~運命が導いた?!イーストウッドの集大成~
昨日、破産申請したことを発表した米クライスラー。こことゼネラルモーターズ(GM)とあわせて「ビッグ3」と呼ばれている自動車大手フォードが1972~76年に生産したヴィンテージカー、それがタイトルの「グラン・トリノ」です。
随分前から日本車に押されて衰退気味ではありましたが、世界的金融危機で、輪をかけて過去の栄光見る影無しのこの3社。これが俳優として参加する最後の作品と言っているC・イーストウッド監督・主演作『グラン・トリノ』の主人公が、元フォードの組立工っていうところからして、“いかにもイーストウッド”的な悲哀を感じるじゃあありませんか。
舞台は治安の悪さではお墨付きの“自動車の街”ミシガン州デトロイト。主人公コワルスキー(どうやらポーランド系アメリカ人らしい)は、家族からも疎まれている筋金入りの頑固オヤジです。自分がステアリングコラムを取り付けた「グラン・トリノ」を毎日磨き、日がな一日ビールをガンガンやりながら愛犬に話しかけ、至る所で人種差別的暴言を吐きまくる嫌われ者。息子はよりにもよってトヨタのセールスマンとなり、「ランドクルーザー」に乗って妻の葬儀にやって来るもんだから、いつもブルドッグのように怒りの沸点3度下くらいで唸っている。そんな偏屈ジイさんが、お隣に住むモン族の姉弟と心を通わせていくストーリーです。
・・・と、超簡略化してあらすじを紹介しましたが、女性は必ずアイメイクをウォータープルーフのものにして行ってください。パンダになります。さもなくば、夜道を人目に触れずに帰ってください。
今年一番泣いたかなぁ。『ミリオンダラー・ベイビー』もそうでしたが、イーストウッド監督作の哀しさって日付を越すんです。ほんま、勘弁してください。
ほぼ予備知識なしで観たので、てっきりイーストウッドを当て書きした脚本を使ったのかと思いきや、映画初脚本の新人が書いた作品を、ほとんど手を入れずに撮ったものだと知ってびっくりです。
というのも、映画の主人公と同様にイーストウッドも朝鮮戦争に従軍しており、長年暮らしているカリフォルニアにも劇中登場するようなモン族のコミュニティがある。そして、物語ラストの“落とし前”のつけ方・・・。「イーストウッドやなかったら誰ができんねん!」って思うような見事なはまりっぷりの筋書きです。
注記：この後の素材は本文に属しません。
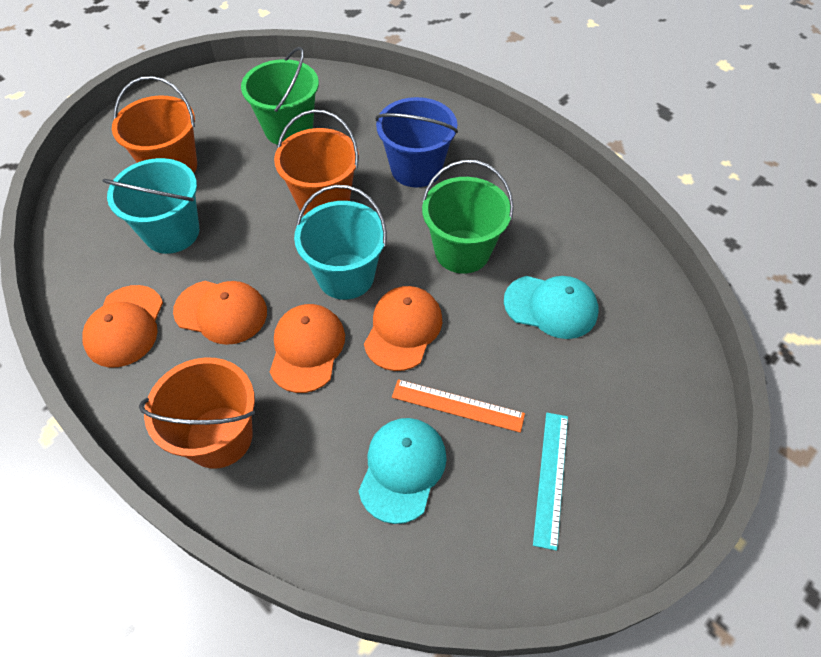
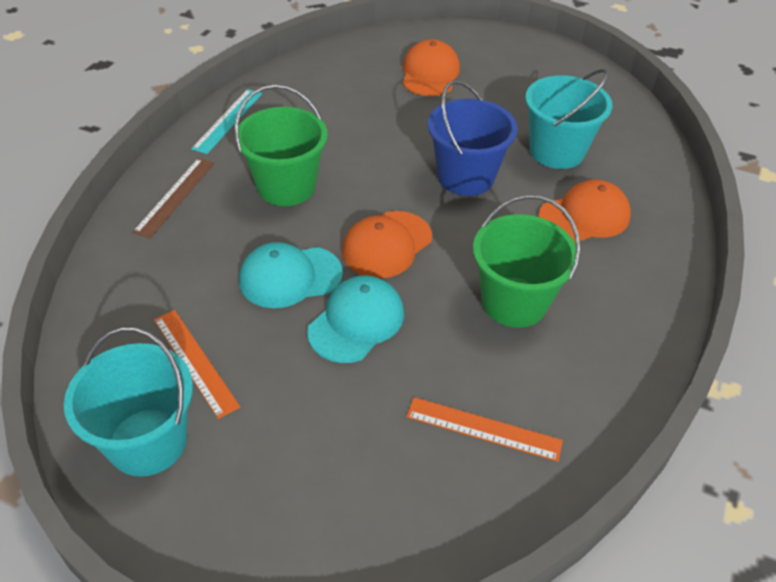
brown ruler: none = 0 -> [133,158,215,238] = 1
orange bucket: [112,76,197,173] [139,357,255,469] [274,110,359,215] = 3 -> none = 0
orange cap: [82,285,163,368] [173,281,267,345] [270,304,345,393] [364,286,442,371] = 4 -> [342,211,432,278] [403,39,460,96] [538,179,631,242] = 3
orange ruler: [392,379,525,433] = 1 -> [154,310,240,419] [406,397,563,462] = 2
俳優人生のラストにこの脚本と巡り合ったということは、偶然、いえいえ、運命だったのかもしれませんね。
ところで、登場する「モン族」という人たち。我々中国が長い者の間では「苗(ミャオ)族」として通っています。
中国網(china.org.cn)より拝借
中国は貴州省など南西部に多く暮らし、国境を接するベトナムやラオスにも広く分布。ちなみに「ミャオ」というのは漢民族による呼称のため、呼ばれるのを嫌がる人もいるそう。インドシナ半島で生活していたモン族の一部は、ベトナム戦争時に共産主義をくい止める盾として米国に加担(利用されたというべきか)。サイゴン陥落後、共産主義政権から逃れるために米国に移住し、今でも二世三世がカリフォルニア、ミネソタ、ウィスコンシンあたりに暮らしているそうです。
そういえば、北京留学中にもラオス系アメリカ人の男の子がいたな、と今思い出した。ひょっとしたらモン族だったのかもね。以前、旅先のホーチミンで出会ったシクロ乗りも、サイゴン陥落の際に米国へ逃げる船に乗り遅れ、妻子と生き別れたって話してたっけ。それもコレと関係ある??・・・う~ん、アメリカ。ほんと、罪深いことやってるよ。